(Stored items)
☆ ☆ ☆

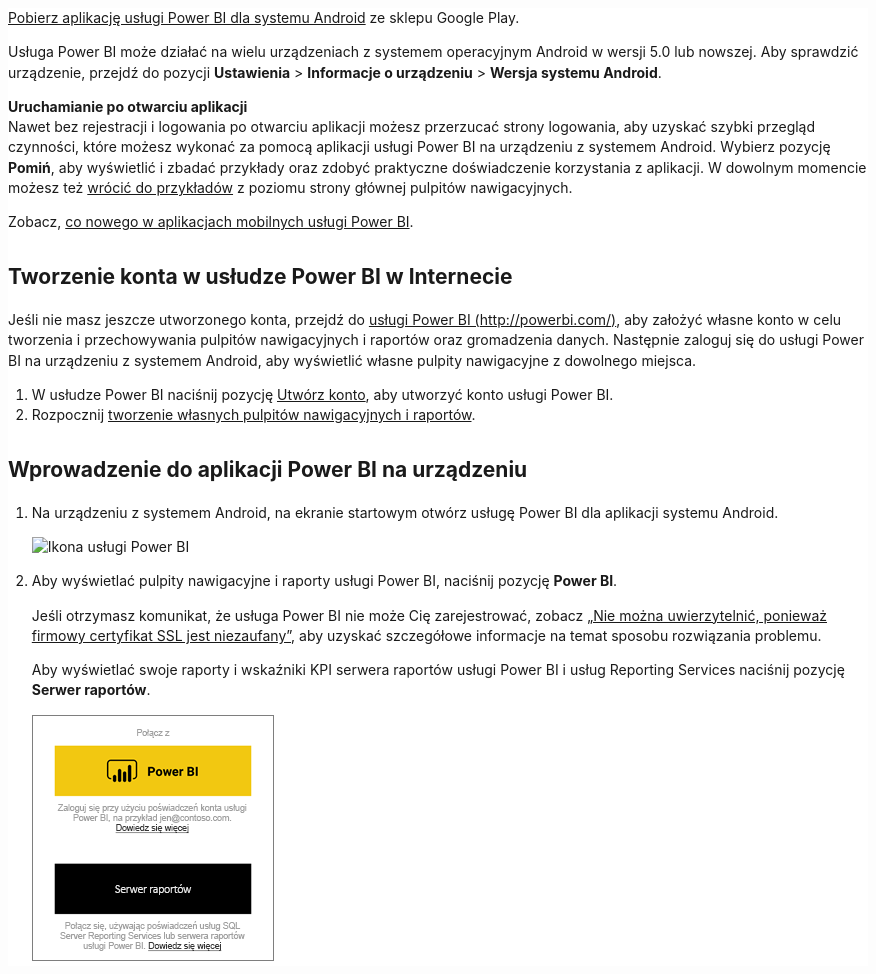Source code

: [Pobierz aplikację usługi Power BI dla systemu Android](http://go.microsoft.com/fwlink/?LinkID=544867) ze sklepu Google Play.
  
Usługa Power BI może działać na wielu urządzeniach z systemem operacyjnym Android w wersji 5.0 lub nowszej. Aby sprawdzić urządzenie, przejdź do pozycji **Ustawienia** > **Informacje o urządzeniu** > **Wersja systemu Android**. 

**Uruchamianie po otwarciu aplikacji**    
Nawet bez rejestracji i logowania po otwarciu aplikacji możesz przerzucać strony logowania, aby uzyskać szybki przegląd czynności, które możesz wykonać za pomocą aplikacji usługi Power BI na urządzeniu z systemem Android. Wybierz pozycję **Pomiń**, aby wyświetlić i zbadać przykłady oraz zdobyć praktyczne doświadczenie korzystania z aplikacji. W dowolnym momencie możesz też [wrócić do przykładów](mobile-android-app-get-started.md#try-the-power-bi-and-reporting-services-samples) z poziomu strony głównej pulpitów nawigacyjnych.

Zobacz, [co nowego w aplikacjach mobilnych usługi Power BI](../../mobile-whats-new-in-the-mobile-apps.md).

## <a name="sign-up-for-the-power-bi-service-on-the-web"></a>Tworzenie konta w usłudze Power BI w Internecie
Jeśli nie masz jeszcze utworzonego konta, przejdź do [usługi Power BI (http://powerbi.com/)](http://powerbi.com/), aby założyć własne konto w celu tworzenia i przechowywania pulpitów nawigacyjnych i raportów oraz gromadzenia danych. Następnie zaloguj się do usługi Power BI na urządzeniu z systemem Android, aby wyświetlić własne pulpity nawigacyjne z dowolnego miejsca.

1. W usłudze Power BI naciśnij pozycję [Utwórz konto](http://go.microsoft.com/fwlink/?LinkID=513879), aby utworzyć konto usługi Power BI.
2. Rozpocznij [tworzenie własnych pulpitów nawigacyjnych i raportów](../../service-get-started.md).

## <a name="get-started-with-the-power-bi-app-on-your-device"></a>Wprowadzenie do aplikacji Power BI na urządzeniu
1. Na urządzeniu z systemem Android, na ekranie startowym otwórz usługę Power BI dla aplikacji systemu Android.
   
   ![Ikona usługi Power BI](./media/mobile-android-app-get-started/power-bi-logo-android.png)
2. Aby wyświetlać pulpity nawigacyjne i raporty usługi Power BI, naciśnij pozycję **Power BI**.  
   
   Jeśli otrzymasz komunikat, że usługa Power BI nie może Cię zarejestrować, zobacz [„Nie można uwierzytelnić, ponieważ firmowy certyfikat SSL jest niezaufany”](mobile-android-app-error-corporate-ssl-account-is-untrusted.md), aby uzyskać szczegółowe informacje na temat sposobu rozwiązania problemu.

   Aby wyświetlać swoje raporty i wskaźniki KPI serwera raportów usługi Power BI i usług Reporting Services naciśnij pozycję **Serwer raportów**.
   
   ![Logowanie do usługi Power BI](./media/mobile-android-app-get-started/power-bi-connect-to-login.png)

☆ ☆ ☆

▸ **Assignment**: Begin at the line that has "Aby wyświetlać swoje" and copy through to the end of the material, switching "naciśnij" to "dotknij" while keeping everything else the same.

▸ **Your response**:
   Aby wyświetlać swoje raporty i wskaźniki KPI serwera raportów usługi Power BI i usług Reporting Services dotknij pozycję **Serwer raportów**.
   
   ![Logowanie do usługi Power BI](./media/mobile-android-app-get-started/power-bi-connect-to-login.png)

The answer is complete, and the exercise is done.